Hello :wave: We noticed that sometimes the map tas...
# ask-the-community
h
Hello 👋 We noticed that sometimes the map task is stuck at initialising stage for a very long time (on its first run or a rerun). Its usually either when its on ContainerCreating or Pod Initialisation state for normal tasks but whenever this happens for a map_task, we don’t really see any pods that are at container creating state. I am aware that it usually takes some mins to get the pod running but in this case it is stuck in this state for say more than 6 or 7 h.. Does anyone know why this can be happening on map_tasks ?
Screenshot 2024-04-09 at 17.13.20.png
s
are you using the array node map task?
h
No, we are using the regular map_task from flytekit
Structure looks like this:
Copy code
from flytekit import map_task

@dynamic(
    cache=False if os.environ.get("ENVIRONMENT") == "test" else True,
    cache_serialize=False if os.environ.get("ENVIRONMENT") == "test" else True,
    cache_version="1.0",
    container_image=TF_IMAGE,
)
def dynamic_map_a_wrapper_task(input_path: List[MapInput]) -> List[str]:
    return map_task(
        task_function=a_task,
        concurrency=const.N_WORKERS,
        min_success_ratio=const.MIN_SUCCESS_RATIO,
    )(input=input_path)
The delays that we see are mostly because of the task being stuck at initialising state.

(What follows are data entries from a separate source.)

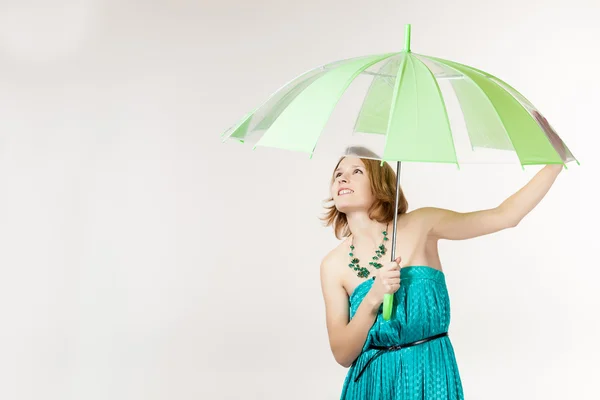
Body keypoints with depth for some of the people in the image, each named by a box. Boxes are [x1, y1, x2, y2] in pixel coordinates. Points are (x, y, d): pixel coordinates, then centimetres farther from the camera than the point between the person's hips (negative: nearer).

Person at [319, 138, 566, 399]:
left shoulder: (421, 224, -5)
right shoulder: (333, 265, -2)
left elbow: (506, 215, -5)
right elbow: (342, 355, -7)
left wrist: (558, 159, -8)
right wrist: (373, 299, -21)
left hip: (431, 379, -1)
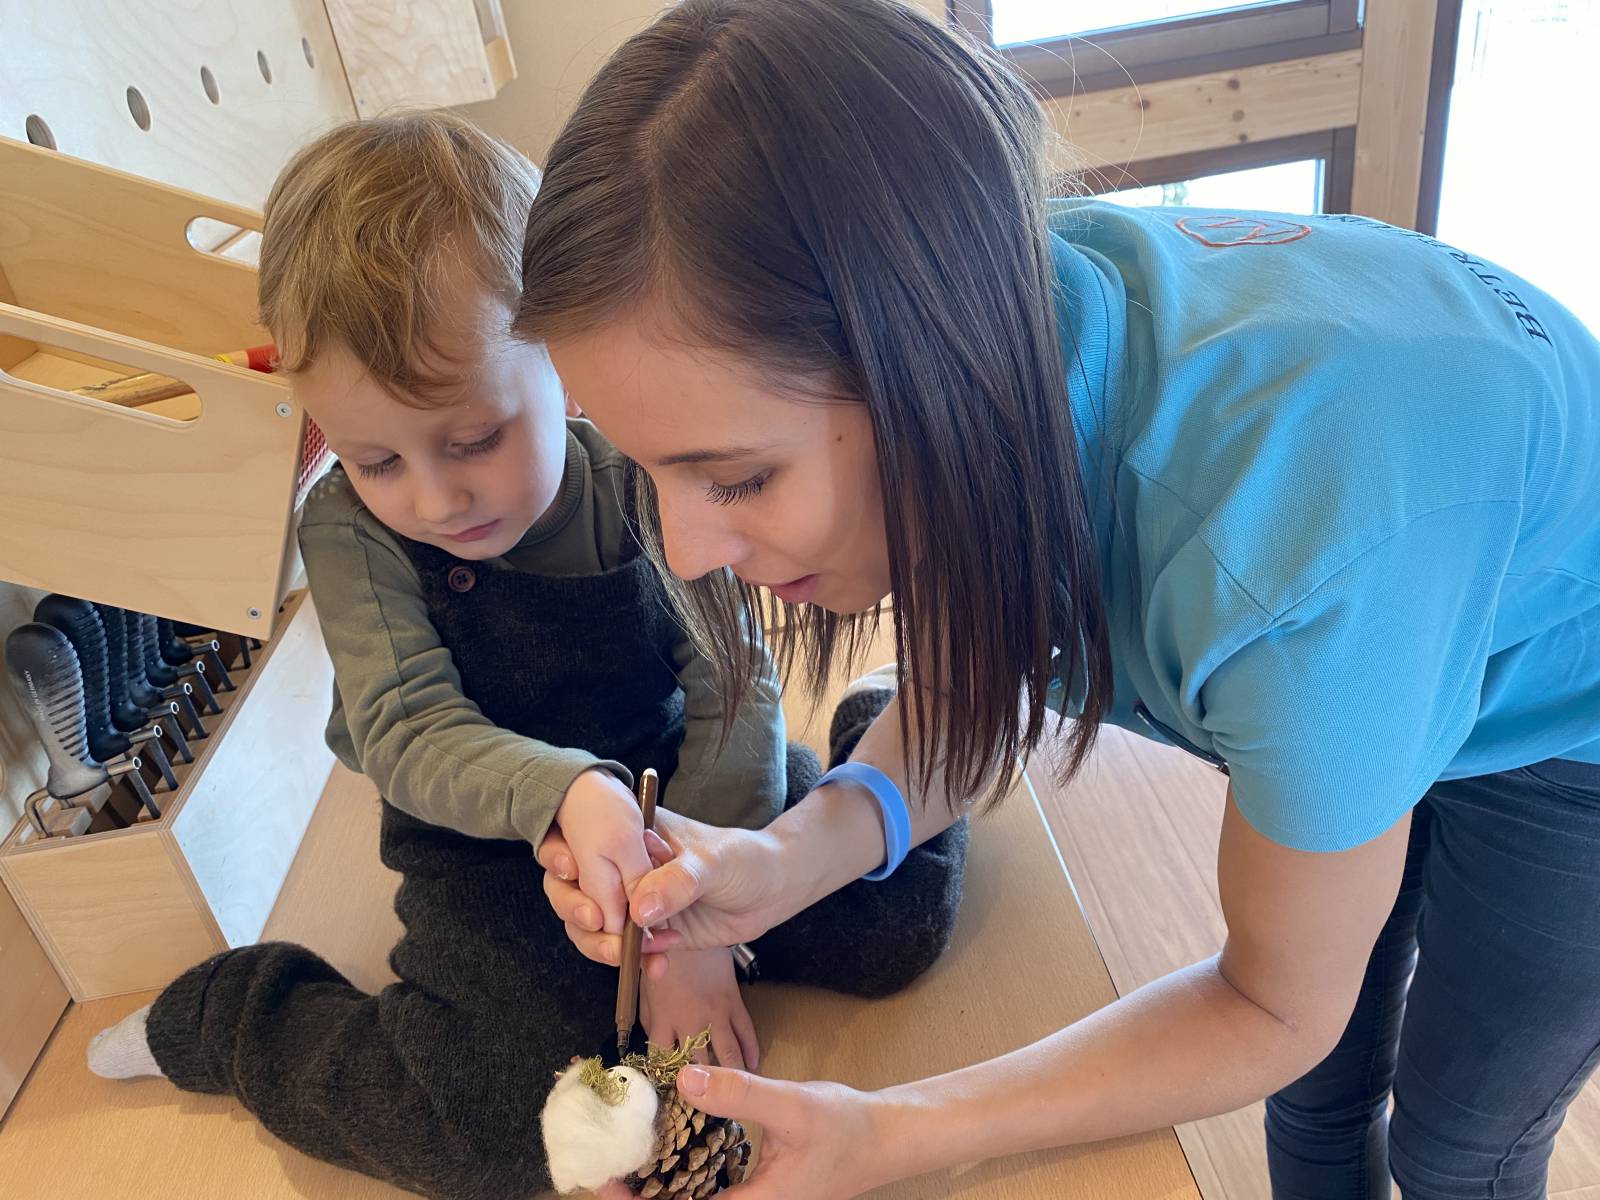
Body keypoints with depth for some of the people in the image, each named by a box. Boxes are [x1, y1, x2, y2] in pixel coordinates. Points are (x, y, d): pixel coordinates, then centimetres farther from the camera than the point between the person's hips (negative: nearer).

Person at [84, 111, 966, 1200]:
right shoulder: (350, 530, -15)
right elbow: (406, 731, -21)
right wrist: (563, 793, -41)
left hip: (674, 785, 1)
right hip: (489, 835, -1)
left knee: (898, 924, -12)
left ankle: (869, 726, 20)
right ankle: (223, 1018, 7)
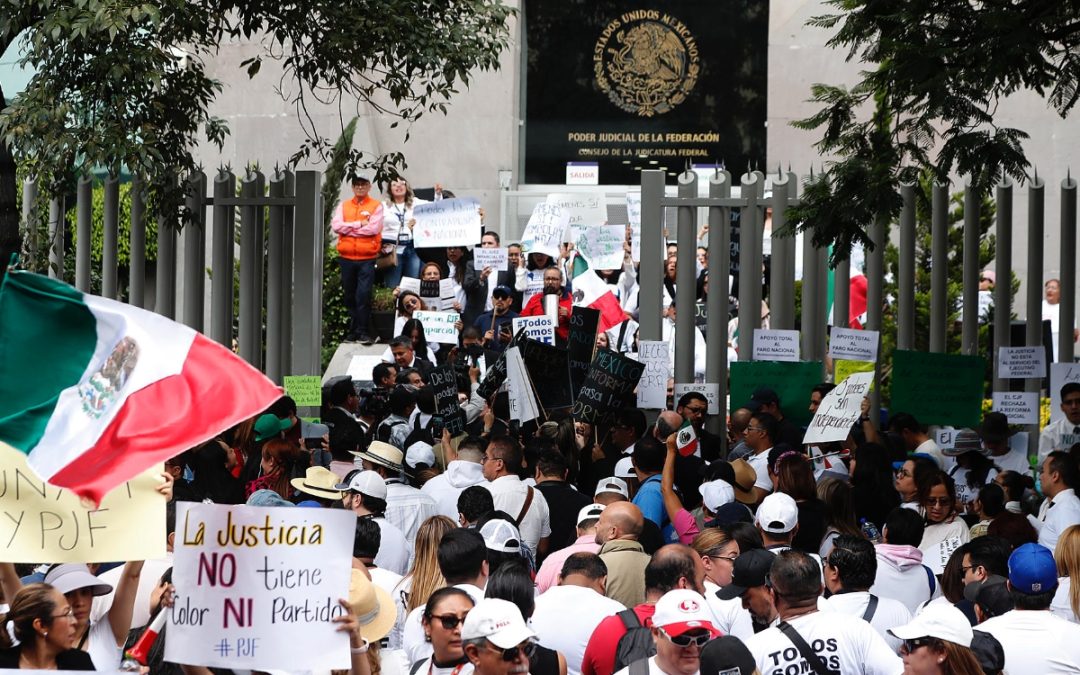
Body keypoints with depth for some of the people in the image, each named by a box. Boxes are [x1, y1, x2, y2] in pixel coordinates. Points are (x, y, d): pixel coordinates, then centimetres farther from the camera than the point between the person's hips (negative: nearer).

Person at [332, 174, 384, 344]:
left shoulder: (376, 206, 3)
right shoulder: (343, 206, 12)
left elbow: (374, 228, -11)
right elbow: (336, 226, -2)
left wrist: (349, 228, -6)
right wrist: (360, 224, -9)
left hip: (367, 258, -4)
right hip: (346, 258, 4)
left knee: (363, 295, -10)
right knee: (350, 296, 8)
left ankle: (363, 331, -5)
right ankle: (353, 331, 16)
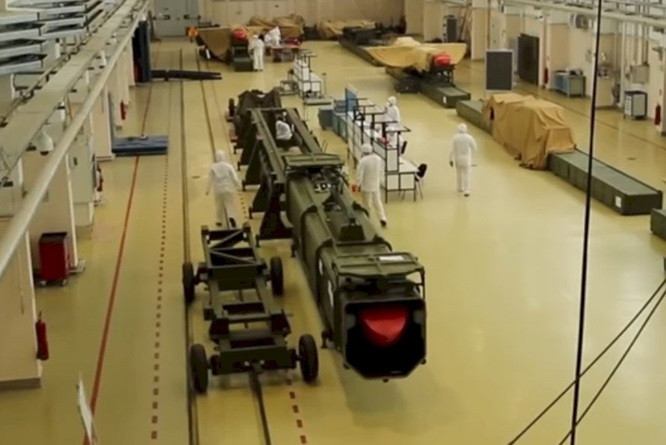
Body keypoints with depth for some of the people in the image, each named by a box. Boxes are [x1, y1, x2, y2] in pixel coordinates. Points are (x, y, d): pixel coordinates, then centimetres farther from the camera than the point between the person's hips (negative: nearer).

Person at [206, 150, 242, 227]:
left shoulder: (213, 167, -7)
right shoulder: (228, 166, -7)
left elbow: (210, 180, 0)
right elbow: (235, 178, -7)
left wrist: (208, 190, 12)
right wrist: (238, 186, 8)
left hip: (218, 190, 1)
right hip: (228, 189, -1)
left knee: (219, 205, 17)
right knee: (230, 204, 7)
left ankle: (220, 221, 27)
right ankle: (231, 217, -17)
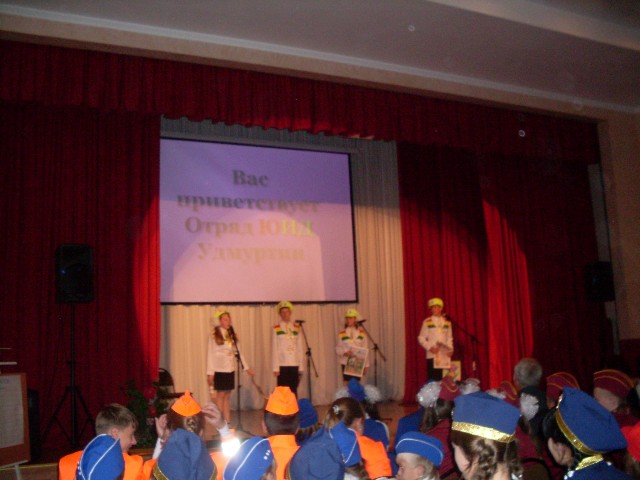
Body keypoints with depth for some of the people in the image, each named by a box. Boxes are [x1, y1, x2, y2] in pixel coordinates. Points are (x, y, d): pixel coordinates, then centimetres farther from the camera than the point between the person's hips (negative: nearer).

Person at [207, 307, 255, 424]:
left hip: (230, 369, 5)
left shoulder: (232, 334, 9)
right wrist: (210, 372, -12)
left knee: (227, 395, 8)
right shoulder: (214, 335, -7)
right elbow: (210, 354, -8)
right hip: (219, 369, -5)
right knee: (220, 395, -1)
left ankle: (227, 422, 12)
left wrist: (246, 367, 8)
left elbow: (238, 352, 11)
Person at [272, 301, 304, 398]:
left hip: (295, 364, 3)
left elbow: (299, 348, 11)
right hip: (282, 365, -3)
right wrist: (275, 367, -6)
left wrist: (301, 366, 7)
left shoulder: (296, 328, 10)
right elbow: (274, 349, -1)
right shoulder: (276, 329, 0)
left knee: (294, 391, 6)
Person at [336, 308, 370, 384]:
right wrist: (344, 353, -17)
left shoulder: (361, 332, 2)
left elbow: (365, 349, 4)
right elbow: (338, 348, 4)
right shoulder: (342, 333, 2)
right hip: (346, 363, 0)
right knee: (347, 383, -3)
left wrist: (365, 365, 2)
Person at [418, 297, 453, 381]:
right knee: (433, 379, -6)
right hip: (432, 355, -2)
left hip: (445, 356, 2)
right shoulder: (427, 322, 3)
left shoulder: (447, 322, 11)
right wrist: (429, 348, -10)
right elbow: (421, 338, 3)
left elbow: (449, 338, 14)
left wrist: (450, 349, -1)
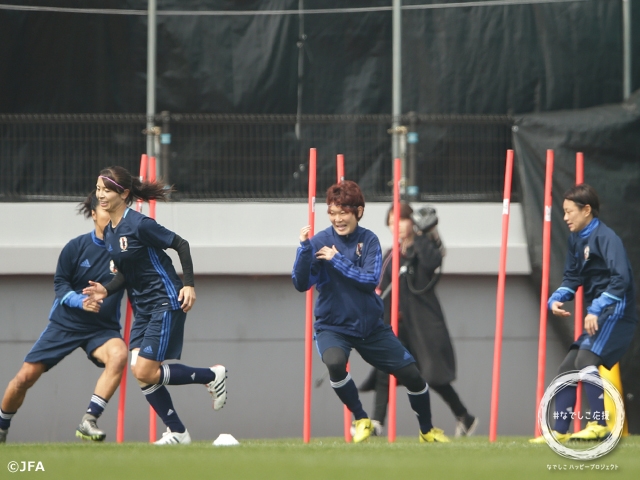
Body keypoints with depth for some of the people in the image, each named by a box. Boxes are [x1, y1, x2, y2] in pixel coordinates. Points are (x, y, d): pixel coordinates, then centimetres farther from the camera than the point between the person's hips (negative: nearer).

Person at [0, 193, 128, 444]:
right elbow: (60, 284, -3)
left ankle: (89, 422, -29)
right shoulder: (77, 247, -7)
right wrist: (80, 301, -22)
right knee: (25, 377, -3)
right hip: (65, 323, 0)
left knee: (119, 355, -33)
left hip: (102, 328, 0)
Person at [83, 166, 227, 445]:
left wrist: (188, 285, -18)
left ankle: (212, 376, 6)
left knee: (145, 373, -13)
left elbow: (180, 245, -12)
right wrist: (106, 291, 0)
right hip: (143, 307, 9)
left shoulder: (138, 224, -17)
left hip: (166, 303, -9)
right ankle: (177, 432, 10)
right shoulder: (109, 232, 8)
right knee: (140, 372, -1)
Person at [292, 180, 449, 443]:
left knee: (411, 373, 3)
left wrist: (337, 260, -23)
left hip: (370, 325, 3)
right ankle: (361, 419, -11)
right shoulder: (320, 242, -10)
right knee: (335, 362, -35)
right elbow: (301, 284, -18)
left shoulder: (368, 240, -5)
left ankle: (427, 430, 29)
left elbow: (371, 280, -17)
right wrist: (304, 248, -31)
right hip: (333, 326, -3)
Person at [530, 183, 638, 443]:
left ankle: (600, 424, -27)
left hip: (615, 313, -10)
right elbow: (572, 277, 18)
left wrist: (596, 310, -28)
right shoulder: (576, 239, 12)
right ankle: (559, 432, 17)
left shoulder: (605, 237, -15)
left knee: (586, 359, -26)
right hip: (598, 315, 10)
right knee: (568, 367, 11)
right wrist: (556, 299, -1)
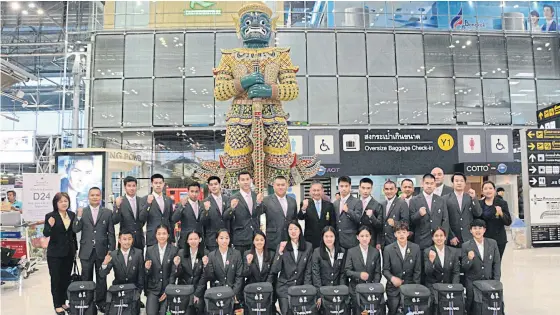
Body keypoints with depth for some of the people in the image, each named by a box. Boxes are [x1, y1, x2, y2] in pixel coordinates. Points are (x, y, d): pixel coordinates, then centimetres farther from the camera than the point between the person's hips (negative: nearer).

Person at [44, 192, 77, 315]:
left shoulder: (72, 215, 2)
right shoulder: (50, 216, -11)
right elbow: (46, 234, -13)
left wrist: (75, 248, 12)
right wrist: (50, 225, -33)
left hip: (69, 252, 4)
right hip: (55, 253, -4)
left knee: (66, 278, 12)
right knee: (56, 279, 5)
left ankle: (63, 302, 25)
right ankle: (57, 305, 15)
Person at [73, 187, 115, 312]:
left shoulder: (108, 212, 1)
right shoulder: (82, 211, 3)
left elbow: (111, 233, 1)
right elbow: (75, 230, -5)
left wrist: (111, 250, -4)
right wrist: (79, 216, -22)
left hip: (101, 251, 0)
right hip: (86, 251, 1)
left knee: (101, 279, 9)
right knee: (86, 279, 10)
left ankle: (101, 303, 19)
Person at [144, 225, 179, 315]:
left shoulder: (174, 250, -4)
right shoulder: (149, 250, 3)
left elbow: (173, 273, -3)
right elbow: (147, 273, 6)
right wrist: (147, 268, -15)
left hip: (167, 289, -1)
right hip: (153, 289, 1)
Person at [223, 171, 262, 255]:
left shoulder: (256, 196, 7)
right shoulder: (234, 198, -5)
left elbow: (256, 214, 1)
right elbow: (225, 217, -8)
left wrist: (259, 203, -18)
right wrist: (232, 208, -28)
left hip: (256, 238, 4)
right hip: (241, 239, -4)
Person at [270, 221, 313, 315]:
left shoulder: (308, 247, 0)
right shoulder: (282, 246, -3)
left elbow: (308, 271, 4)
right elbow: (275, 270, -10)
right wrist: (280, 252, -21)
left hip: (300, 287, 1)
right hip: (284, 287, -1)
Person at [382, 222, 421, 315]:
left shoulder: (416, 248, 1)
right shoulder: (388, 249, -3)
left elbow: (417, 270, 3)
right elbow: (385, 270, -1)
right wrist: (392, 278, -21)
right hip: (394, 288, -1)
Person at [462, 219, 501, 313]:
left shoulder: (492, 243, 3)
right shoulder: (466, 246, -4)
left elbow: (496, 263, 8)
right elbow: (464, 268, -4)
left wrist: (496, 281, 0)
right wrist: (469, 259, -24)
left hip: (489, 281, 2)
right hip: (472, 282, -2)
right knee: (471, 308, -11)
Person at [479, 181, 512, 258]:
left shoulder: (502, 203, 2)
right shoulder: (479, 204, 3)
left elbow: (508, 222, -1)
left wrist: (501, 214, -18)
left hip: (499, 240, 0)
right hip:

We run this task for 7 different inputs triggering at the same time and each input has 3 sets of map tasks running (2 of them with 800 and 1 with 1600 partitions to process). And N_WORKERS are set to 20 here. Do you think, this could be causing the tasks to be waiting in the queues to be processed because of less number of workers to handle that task, hence being at initialised state ?
s
could you give array node map task a try? we're making it the default in our next release (check our beta release), and that's the one we'll be heavily investing in. if you're still seeing this issue with array node map task, we can investigate further.
h
We haven’t really explored this one. Will give this a try and get back. Thank you 🙂
y
can you look to see what’s happening on the backend? what are the k8s pod statuses?
h
We couldn’t see any pods spawning in the cluster when this happens and no logs. Usually for regular tasks, we see that pods are spawned and they are mostly in ContainerCreating state but not with this case.